00:19:49.620 In addition to the Ruby Tuning project, we see various applications for the systems we are developing. For example, by running tests with Ruby Deduct, we create a database that can serve as a language server for enhanced code autocomplete features.
00:20:44.900 Moreover, you can incorporate the tool into continuous integration pipelines to dynamically generate code documentation, which helps navigate your codebase more effectively.
00:21:39.440 It’s important to note that to ensure success with these approaches, your code needs good tests and coverage for effective tracing. As Ruby developers, it’s likely you already have test suites within your projects.
00:22:20.810 In conclusion, we are continuously working on improving translation accuracy for Ruby code. While our method can automatically translate much of the code, we've observed challenges with mock types and dynamic portions of code.
00:23:02.750 For instance, mock types are great for testing, but they often misrepresent underlying values. We're investigating additional configuration options to better address such inconsistencies.
00:23:56.370 In our work on Ruby Tuning, we aim to make translation idiomatic, preserving the essence and beauty of the original structure. Our goal is to create code that adheres closely to Ruby’s expressive style.
00:24:50.270 Regarding project translations, we utilize multiple repositories: one for the source code and another for the translated output. This structure allows us to manage their development and address any necessary updates or annotations.
00:25:34.720 In the source repository, light annotations are made, keeping the codebase manageable while syncing with upstream changes, reducing conflicts. In the output repo, we focus on minimal manual patches following automatic translations.

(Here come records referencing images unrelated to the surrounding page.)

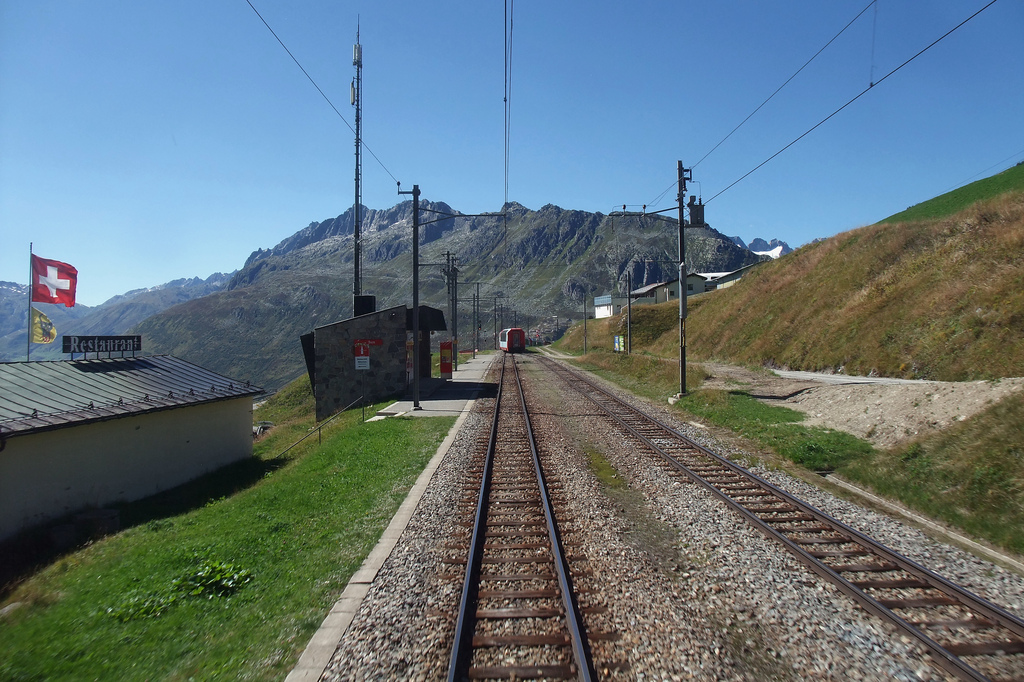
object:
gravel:
[547, 444, 755, 679]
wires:
[684, 0, 996, 218]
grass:
[584, 442, 656, 516]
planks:
[476, 607, 567, 619]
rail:
[447, 351, 594, 680]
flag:
[27, 241, 79, 361]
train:
[498, 328, 526, 352]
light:
[395, 182, 400, 192]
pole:
[668, 159, 688, 405]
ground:
[364, 355, 496, 423]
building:
[2, 335, 267, 542]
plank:
[485, 521, 543, 525]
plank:
[473, 634, 571, 646]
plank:
[799, 538, 870, 557]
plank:
[477, 590, 560, 597]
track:
[520, 353, 1023, 679]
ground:
[0, 162, 1022, 679]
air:
[0, 2, 1021, 308]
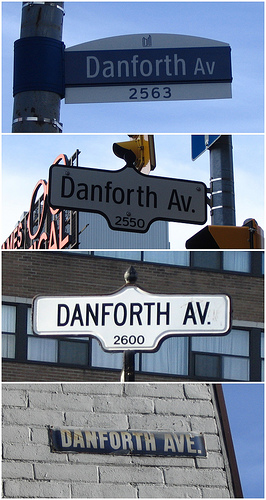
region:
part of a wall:
[175, 480, 182, 487]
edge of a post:
[79, 435, 81, 437]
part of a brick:
[86, 468, 91, 479]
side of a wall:
[224, 423, 231, 443]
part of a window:
[208, 351, 214, 358]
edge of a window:
[44, 353, 46, 358]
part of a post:
[130, 345, 137, 363]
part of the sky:
[235, 406, 245, 427]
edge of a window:
[64, 356, 70, 370]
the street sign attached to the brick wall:
[45, 426, 208, 459]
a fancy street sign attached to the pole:
[30, 267, 230, 380]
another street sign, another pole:
[41, 158, 215, 240]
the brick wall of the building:
[2, 383, 240, 498]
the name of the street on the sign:
[81, 54, 215, 80]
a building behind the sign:
[5, 254, 264, 383]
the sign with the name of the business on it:
[4, 155, 73, 246]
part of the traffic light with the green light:
[112, 135, 156, 168]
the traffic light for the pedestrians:
[183, 219, 264, 252]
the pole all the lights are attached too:
[186, 136, 239, 243]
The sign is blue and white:
[58, 46, 230, 83]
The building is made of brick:
[52, 388, 177, 423]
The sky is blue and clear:
[229, 401, 265, 454]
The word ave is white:
[155, 430, 220, 456]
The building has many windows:
[1, 304, 259, 384]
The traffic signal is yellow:
[106, 137, 160, 170]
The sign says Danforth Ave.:
[49, 419, 225, 471]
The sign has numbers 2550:
[104, 208, 154, 235]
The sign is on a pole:
[2, 22, 95, 119]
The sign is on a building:
[43, 414, 243, 478]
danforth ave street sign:
[43, 153, 220, 238]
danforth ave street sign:
[41, 423, 213, 461]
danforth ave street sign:
[26, 285, 242, 353]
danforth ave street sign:
[66, 35, 246, 105]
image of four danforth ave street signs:
[5, 12, 241, 497]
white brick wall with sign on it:
[7, 390, 183, 497]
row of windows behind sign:
[12, 299, 263, 378]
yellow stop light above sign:
[109, 142, 170, 181]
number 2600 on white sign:
[107, 333, 164, 344]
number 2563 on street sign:
[122, 81, 180, 103]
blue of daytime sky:
[60, 3, 264, 129]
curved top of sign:
[65, 32, 231, 51]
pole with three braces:
[11, 2, 66, 132]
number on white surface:
[63, 84, 234, 106]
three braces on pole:
[207, 147, 234, 225]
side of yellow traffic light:
[115, 136, 149, 167]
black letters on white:
[53, 297, 213, 327]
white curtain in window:
[190, 327, 250, 378]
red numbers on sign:
[0, 153, 71, 249]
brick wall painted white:
[6, 385, 228, 495]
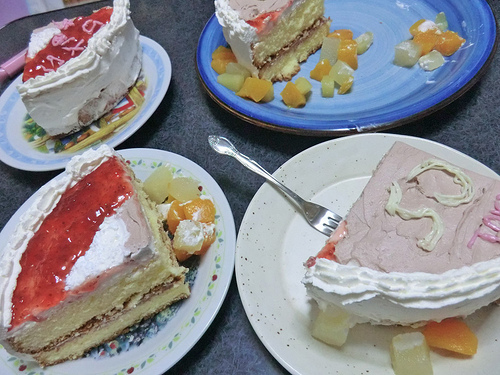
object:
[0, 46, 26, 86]
object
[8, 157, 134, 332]
sauce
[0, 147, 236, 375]
plate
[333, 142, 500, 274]
icing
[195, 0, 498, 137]
plate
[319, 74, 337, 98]
peach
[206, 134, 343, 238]
fork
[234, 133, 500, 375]
plate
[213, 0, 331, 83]
desert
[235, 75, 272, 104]
fruit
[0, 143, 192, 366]
cake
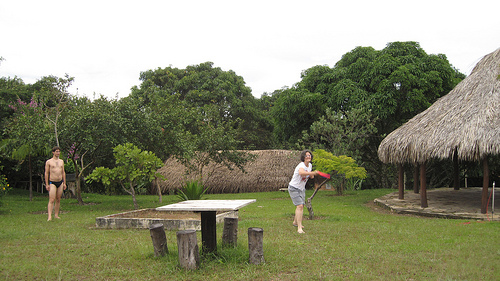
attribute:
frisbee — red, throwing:
[313, 161, 338, 177]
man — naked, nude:
[14, 138, 78, 250]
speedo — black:
[38, 175, 70, 195]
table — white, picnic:
[164, 186, 260, 223]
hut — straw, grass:
[424, 110, 474, 136]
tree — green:
[260, 94, 350, 139]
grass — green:
[119, 134, 162, 171]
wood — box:
[426, 168, 495, 201]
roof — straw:
[182, 139, 286, 200]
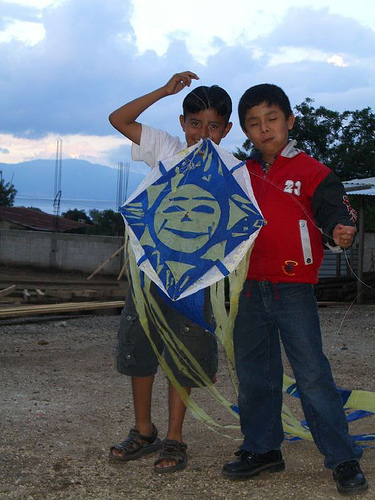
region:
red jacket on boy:
[229, 155, 339, 287]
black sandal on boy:
[152, 440, 186, 474]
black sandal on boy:
[106, 432, 147, 465]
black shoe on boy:
[215, 445, 281, 483]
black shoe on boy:
[327, 462, 365, 496]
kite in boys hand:
[117, 158, 241, 326]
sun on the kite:
[148, 179, 223, 282]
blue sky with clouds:
[18, 58, 110, 146]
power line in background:
[50, 135, 77, 270]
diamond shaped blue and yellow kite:
[91, 133, 270, 300]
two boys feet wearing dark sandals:
[93, 420, 194, 477]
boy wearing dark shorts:
[98, 267, 215, 480]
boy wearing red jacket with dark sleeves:
[235, 80, 357, 304]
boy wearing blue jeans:
[219, 447, 371, 496]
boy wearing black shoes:
[218, 442, 369, 495]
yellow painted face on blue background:
[141, 180, 227, 257]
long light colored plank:
[0, 291, 115, 313]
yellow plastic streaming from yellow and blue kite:
[120, 234, 235, 459]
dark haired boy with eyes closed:
[234, 84, 302, 153]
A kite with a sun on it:
[118, 135, 268, 306]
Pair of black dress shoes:
[220, 445, 370, 495]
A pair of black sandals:
[102, 427, 202, 480]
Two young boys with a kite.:
[82, 69, 371, 495]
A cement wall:
[1, 227, 124, 283]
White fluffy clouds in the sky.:
[3, 2, 374, 70]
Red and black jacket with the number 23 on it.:
[246, 151, 366, 291]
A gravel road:
[3, 331, 112, 498]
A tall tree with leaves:
[297, 97, 373, 182]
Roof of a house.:
[0, 197, 94, 234]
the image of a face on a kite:
[145, 183, 220, 251]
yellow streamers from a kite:
[124, 253, 216, 422]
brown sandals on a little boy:
[105, 424, 197, 481]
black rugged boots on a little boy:
[216, 446, 370, 496]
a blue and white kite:
[118, 142, 270, 299]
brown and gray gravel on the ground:
[6, 356, 104, 467]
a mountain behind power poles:
[4, 149, 110, 203]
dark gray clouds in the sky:
[27, 57, 95, 114]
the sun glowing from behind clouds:
[135, 3, 177, 43]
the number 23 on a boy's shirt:
[286, 171, 305, 204]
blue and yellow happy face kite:
[105, 128, 288, 314]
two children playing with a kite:
[95, 55, 367, 352]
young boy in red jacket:
[234, 70, 363, 311]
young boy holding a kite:
[96, 64, 269, 316]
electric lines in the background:
[48, 133, 135, 228]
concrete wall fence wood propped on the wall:
[18, 221, 126, 286]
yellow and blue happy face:
[140, 175, 229, 264]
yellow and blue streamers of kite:
[130, 310, 373, 438]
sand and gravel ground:
[22, 378, 97, 469]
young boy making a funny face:
[231, 70, 368, 293]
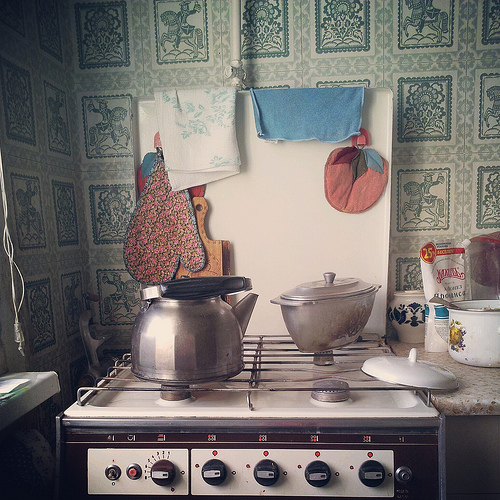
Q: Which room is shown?
A: It is a kitchen.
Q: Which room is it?
A: It is a kitchen.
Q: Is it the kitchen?
A: Yes, it is the kitchen.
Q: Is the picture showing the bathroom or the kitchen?
A: It is showing the kitchen.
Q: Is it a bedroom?
A: No, it is a kitchen.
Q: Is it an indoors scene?
A: Yes, it is indoors.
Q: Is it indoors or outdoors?
A: It is indoors.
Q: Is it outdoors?
A: No, it is indoors.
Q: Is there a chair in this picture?
A: No, there are no chairs.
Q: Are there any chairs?
A: No, there are no chairs.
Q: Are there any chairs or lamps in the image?
A: No, there are no chairs or lamps.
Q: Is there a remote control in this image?
A: Yes, there is a remote control.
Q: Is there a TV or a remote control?
A: Yes, there is a remote control.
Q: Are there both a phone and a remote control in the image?
A: No, there is a remote control but no phones.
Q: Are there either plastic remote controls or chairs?
A: Yes, there is a plastic remote control.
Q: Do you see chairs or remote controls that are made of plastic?
A: Yes, the remote control is made of plastic.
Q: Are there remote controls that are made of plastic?
A: Yes, there is a remote control that is made of plastic.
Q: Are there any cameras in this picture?
A: No, there are no cameras.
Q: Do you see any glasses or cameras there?
A: No, there are no cameras or glasses.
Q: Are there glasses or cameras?
A: No, there are no cameras or glasses.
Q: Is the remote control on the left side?
A: Yes, the remote control is on the left of the image.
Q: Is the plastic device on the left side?
A: Yes, the remote control is on the left of the image.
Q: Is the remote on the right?
A: No, the remote is on the left of the image.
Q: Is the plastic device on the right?
A: No, the remote is on the left of the image.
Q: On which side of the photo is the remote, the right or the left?
A: The remote is on the left of the image.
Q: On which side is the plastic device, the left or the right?
A: The remote is on the left of the image.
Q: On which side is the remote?
A: The remote is on the left of the image.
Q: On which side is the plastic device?
A: The remote is on the left of the image.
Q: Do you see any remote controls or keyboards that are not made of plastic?
A: No, there is a remote control but it is made of plastic.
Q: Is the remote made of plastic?
A: Yes, the remote is made of plastic.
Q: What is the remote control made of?
A: The remote control is made of plastic.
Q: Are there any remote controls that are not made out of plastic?
A: No, there is a remote control but it is made of plastic.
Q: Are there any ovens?
A: Yes, there is an oven.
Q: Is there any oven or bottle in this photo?
A: Yes, there is an oven.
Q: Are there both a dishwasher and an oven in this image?
A: No, there is an oven but no dishwashers.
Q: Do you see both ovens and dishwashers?
A: No, there is an oven but no dishwashers.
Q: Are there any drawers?
A: No, there are no drawers.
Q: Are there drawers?
A: No, there are no drawers.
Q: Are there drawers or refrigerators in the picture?
A: No, there are no drawers or refrigerators.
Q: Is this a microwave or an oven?
A: This is an oven.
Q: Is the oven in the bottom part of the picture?
A: Yes, the oven is in the bottom of the image.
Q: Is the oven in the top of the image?
A: No, the oven is in the bottom of the image.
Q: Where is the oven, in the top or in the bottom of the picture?
A: The oven is in the bottom of the image.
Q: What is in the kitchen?
A: The oven is in the kitchen.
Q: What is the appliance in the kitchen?
A: The appliance is an oven.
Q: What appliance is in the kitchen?
A: The appliance is an oven.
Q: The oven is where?
A: The oven is in the kitchen.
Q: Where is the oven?
A: The oven is in the kitchen.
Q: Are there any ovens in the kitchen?
A: Yes, there is an oven in the kitchen.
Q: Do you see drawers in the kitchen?
A: No, there is an oven in the kitchen.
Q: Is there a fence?
A: No, there are no fences.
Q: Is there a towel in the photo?
A: Yes, there is a towel.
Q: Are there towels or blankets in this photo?
A: Yes, there is a towel.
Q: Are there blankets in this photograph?
A: No, there are no blankets.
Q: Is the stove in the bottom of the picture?
A: Yes, the stove is in the bottom of the image.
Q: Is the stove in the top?
A: No, the stove is in the bottom of the image.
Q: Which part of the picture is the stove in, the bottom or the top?
A: The stove is in the bottom of the image.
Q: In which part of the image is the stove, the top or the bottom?
A: The stove is in the bottom of the image.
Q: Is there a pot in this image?
A: Yes, there is a pot.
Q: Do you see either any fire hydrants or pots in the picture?
A: Yes, there is a pot.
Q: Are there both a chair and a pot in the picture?
A: No, there is a pot but no chairs.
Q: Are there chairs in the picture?
A: No, there are no chairs.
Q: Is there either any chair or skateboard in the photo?
A: No, there are no chairs or skateboards.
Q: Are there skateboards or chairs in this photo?
A: No, there are no chairs or skateboards.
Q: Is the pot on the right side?
A: Yes, the pot is on the right of the image.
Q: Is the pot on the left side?
A: No, the pot is on the right of the image.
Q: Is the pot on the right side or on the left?
A: The pot is on the right of the image.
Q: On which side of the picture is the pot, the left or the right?
A: The pot is on the right of the image.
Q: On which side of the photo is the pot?
A: The pot is on the right of the image.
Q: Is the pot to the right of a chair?
A: No, the pot is to the right of the container.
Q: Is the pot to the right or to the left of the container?
A: The pot is to the right of the container.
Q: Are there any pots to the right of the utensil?
A: Yes, there is a pot to the right of the utensil.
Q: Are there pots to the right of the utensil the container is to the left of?
A: Yes, there is a pot to the right of the utensil.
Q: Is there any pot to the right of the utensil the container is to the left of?
A: Yes, there is a pot to the right of the utensil.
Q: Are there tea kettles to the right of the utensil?
A: No, there is a pot to the right of the utensil.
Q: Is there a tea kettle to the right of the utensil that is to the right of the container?
A: No, there is a pot to the right of the utensil.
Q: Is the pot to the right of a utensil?
A: Yes, the pot is to the right of a utensil.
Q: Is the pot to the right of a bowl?
A: No, the pot is to the right of a utensil.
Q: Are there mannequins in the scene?
A: No, there are no mannequins.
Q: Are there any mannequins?
A: No, there are no mannequins.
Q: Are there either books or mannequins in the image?
A: No, there are no mannequins or books.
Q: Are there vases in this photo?
A: No, there are no vases.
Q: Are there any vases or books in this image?
A: No, there are no vases or books.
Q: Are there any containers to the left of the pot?
A: Yes, there is a container to the left of the pot.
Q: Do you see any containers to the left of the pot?
A: Yes, there is a container to the left of the pot.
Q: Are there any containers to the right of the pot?
A: No, the container is to the left of the pot.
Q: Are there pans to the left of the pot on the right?
A: No, there is a container to the left of the pot.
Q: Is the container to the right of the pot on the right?
A: No, the container is to the left of the pot.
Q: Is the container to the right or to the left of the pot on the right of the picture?
A: The container is to the left of the pot.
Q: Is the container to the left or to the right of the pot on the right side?
A: The container is to the left of the pot.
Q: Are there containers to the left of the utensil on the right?
A: Yes, there is a container to the left of the utensil.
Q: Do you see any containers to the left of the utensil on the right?
A: Yes, there is a container to the left of the utensil.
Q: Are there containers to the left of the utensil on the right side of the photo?
A: Yes, there is a container to the left of the utensil.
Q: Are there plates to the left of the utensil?
A: No, there is a container to the left of the utensil.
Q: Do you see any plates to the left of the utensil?
A: No, there is a container to the left of the utensil.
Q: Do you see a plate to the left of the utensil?
A: No, there is a container to the left of the utensil.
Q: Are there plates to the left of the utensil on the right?
A: No, there is a container to the left of the utensil.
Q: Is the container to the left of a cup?
A: No, the container is to the left of a utensil.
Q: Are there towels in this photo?
A: Yes, there is a towel.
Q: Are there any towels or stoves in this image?
A: Yes, there is a towel.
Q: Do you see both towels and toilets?
A: No, there is a towel but no toilets.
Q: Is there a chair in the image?
A: No, there are no chairs.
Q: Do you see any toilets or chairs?
A: No, there are no chairs or toilets.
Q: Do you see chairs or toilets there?
A: No, there are no chairs or toilets.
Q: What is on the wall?
A: The towel is on the wall.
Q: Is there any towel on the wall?
A: Yes, there is a towel on the wall.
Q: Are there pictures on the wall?
A: No, there is a towel on the wall.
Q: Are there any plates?
A: No, there are no plates.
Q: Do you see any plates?
A: No, there are no plates.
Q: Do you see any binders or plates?
A: No, there are no plates or binders.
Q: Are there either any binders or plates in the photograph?
A: No, there are no plates or binders.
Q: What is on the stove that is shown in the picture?
A: The lid is on the stove.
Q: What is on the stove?
A: The lid is on the stove.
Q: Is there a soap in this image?
A: No, there are no soaps.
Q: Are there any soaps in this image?
A: No, there are no soaps.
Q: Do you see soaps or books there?
A: No, there are no soaps or books.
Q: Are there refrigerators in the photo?
A: No, there are no refrigerators.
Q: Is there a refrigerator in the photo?
A: No, there are no refrigerators.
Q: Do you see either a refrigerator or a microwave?
A: No, there are no refrigerators or microwaves.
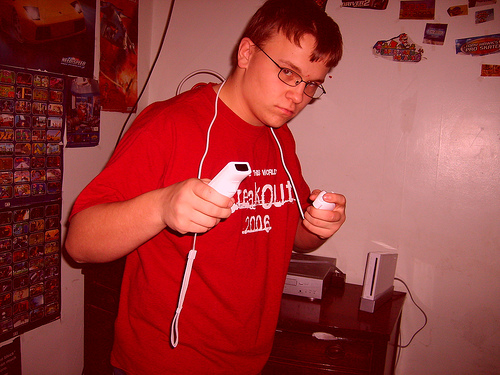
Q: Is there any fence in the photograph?
A: No, there are no fences.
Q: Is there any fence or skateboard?
A: No, there are no fences or skateboards.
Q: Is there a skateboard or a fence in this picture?
A: No, there are no fences or skateboards.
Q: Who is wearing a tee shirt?
A: The boy is wearing a tee shirt.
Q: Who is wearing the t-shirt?
A: The boy is wearing a tee shirt.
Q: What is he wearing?
A: The boy is wearing a tshirt.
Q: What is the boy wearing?
A: The boy is wearing a tshirt.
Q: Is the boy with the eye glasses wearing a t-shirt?
A: Yes, the boy is wearing a t-shirt.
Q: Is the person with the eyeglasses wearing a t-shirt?
A: Yes, the boy is wearing a t-shirt.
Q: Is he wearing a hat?
A: No, the boy is wearing a t-shirt.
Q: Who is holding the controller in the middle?
A: The boy is holding the controller.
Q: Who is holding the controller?
A: The boy is holding the controller.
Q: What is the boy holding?
A: The boy is holding the controller.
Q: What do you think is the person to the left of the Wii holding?
A: The boy is holding the controller.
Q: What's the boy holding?
A: The boy is holding the controller.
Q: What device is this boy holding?
A: The boy is holding the controller.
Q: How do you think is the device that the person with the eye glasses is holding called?
A: The device is a controller.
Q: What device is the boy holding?
A: The boy is holding the controller.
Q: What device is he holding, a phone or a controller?
A: The boy is holding a controller.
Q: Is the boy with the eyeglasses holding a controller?
A: Yes, the boy is holding a controller.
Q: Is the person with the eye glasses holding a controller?
A: Yes, the boy is holding a controller.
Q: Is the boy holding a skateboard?
A: No, the boy is holding a controller.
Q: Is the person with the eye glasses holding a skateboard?
A: No, the boy is holding a controller.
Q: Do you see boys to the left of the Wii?
A: Yes, there is a boy to the left of the Wii.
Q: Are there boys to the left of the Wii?
A: Yes, there is a boy to the left of the Wii.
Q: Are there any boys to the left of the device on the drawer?
A: Yes, there is a boy to the left of the Wii.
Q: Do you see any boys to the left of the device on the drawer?
A: Yes, there is a boy to the left of the Wii.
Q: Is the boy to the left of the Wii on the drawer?
A: Yes, the boy is to the left of the Wii.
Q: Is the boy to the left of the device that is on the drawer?
A: Yes, the boy is to the left of the Wii.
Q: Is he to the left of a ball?
A: No, the boy is to the left of the Wii.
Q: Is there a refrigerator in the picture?
A: No, there are no refrigerators.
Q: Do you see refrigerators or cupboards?
A: No, there are no refrigerators or cupboards.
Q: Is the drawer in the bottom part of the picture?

00:26:16.490 Translating projects often demands significant engineering efforts. We usually start by mapping the critical components to identify effective targets for manual replacements to enhance the translation process.
00:27:15.680 It’s crucial to program with idiomatic translations during this mapping phase, which allows for more coherent and robust translations throughout the project.
00:28:13.360 Moreover, our DSL assists us in easily defining rules and generating target syntax for various input language components during translations.
00:28:57.630 Additionally, we utilize a system that simplifies adding support for new languages, allowing efficient adaptation on a structured basis. Our intent is to maintain a flexible architecture that incorporates various programming paradigms.
00:29:44.549 Once the final code generation stage is achieved, we have the option to tweak the process. This flexibility allows for smart engagements with many parts of a translation that need more manual handling, giving us ample opportunities to adjust as needed.
00:30:29.490 We aim to provide many escape hatches in our translation tools, along with a solid foundation to promote easy readjustments, enabling better maintenance and usage of the translated projects.
00:31:20.150 As a result, our goal remains to translate Ruby elegantly into idiomatic Nim while preserving the beauty and functionality inherent to Ruby.
00:32:01.370 Throughout our experimentation, we found it important to manage translations effectively, all while striving to minimize dynamic aspects. This involves closely analyzing different function behaviors to ensure accuracy and efficiency.
00:32:51.890 The final takeaway is our future direction; we aim to expand translation to other languages based on community feedback. We hope for active participation in feedback as we strive to make this project more robust and widely applicable.
00:33:46.720 As we progress, we remain open to suggestions about the next projects suitable for translation, considering both community interest and feasibility. Thank you for your attention.
00:34:42.090 If anyone is curious about our project or wants to discuss anything further, please find us after the talk. Thank you!